The question that companies should ask themselves is: “is our product good for our customers? Or… for our customer’s customers?” (Porter & Kramer) Is there a product that not only meets the consumer’s need, but at the same time, addresses a societal need that will benefit the company’s bottom line?

In the Bass Pro example, this might mean that Bass Pro expands its objective from selling motors that make a boat go fast, to selling motors that also are environmentally friendly. This new line of products not only serves a utilitarian need for the fisherman, but also contributes to healthier fishing waters, which in turn, help the fishermen be more successful in their trade, creating the need for more fishing materials. Thus, the long-term goal of the product line is entirely focused on sales, both from sales of the product and the effect of the product on the cause; creating healthier waters for fish.

Redefining productivity in the value chain:

In effect, by becoming more aware and aiming to positively affect the quality of the local waters, Bass Pro has re-evaluated and re-defined the productivity of its value chain. Short-term results might have been chosen over long-term benefits when the ‘old’ value chain was developed. But, by re-examining this same value chain, Bass Pro realizes that there are environmental factors that are negatively affecting profit. In this case, more polluted waters are resulting in a consumer base with less disposable income and a lesser need for additional products. By pinpointing these external factors, they can begin to help address them through their business operations.

Enabling local cluster development:

Every company relies on a supply chain that includes employers, suppliers, customers and regulators, to name a few. These clusters, as Porter and Kramer refer to them, often prove to be most efficient when concentrated locally, as a result of lower shipping costs, more local employment, a stronger local economy, quality control and deeper face-to-face relationships with supply partners.

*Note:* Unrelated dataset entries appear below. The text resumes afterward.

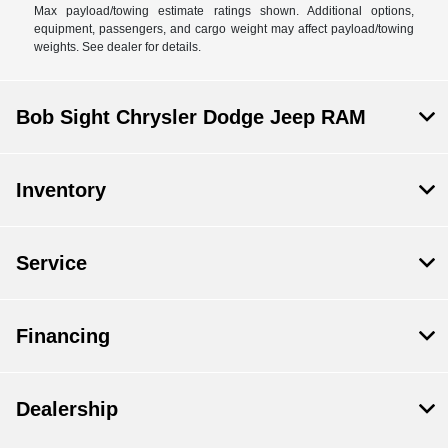
Max payload/towing estimate ratings shown. Additional options,
equipment, passengers, and cargo weight may affect payload/towing
weights. See dealer for details.
Bob Sight Chrysler Dodge Jeep RAM
Inventory
Service
Financing
Dealership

However, for Bass Pro to be able to benefit from cluster development, it should not only look at the location of its suppliers, but it should also look at perhaps less obvious components of its value chain. What kind of knowledge and skills does Bass Pro require for its employees? Are there institutions in the vicinity of the production facility where these skills can be acquired, or would Bass Pro benefit from an investment in such an institute? By forming and developing these local clusters, Bass Pro “amplifies the connection between its success and it’s communities’ success.” (Porter & Kramer)

Michael Porter
As Porter and Kramer succinctly outline (much better than we have I’m sure) in their HBR publication, by applying one or more of these principles to their value chain or business model, a company has the potential to increase profits. However, it requires a long-term perspective and a 360 degree analysis of their business practices. In today’s consumer environment, customers expect (…even demand)  that a company gives back to their communities. So, why not make that social commitment align with business practices and positively impact profits?

I believe over the next ten years, these principles will ignite a movement that will guide investment in the social space. The days of philanthropy as a reactive measure to keep your customers “off your back” are over!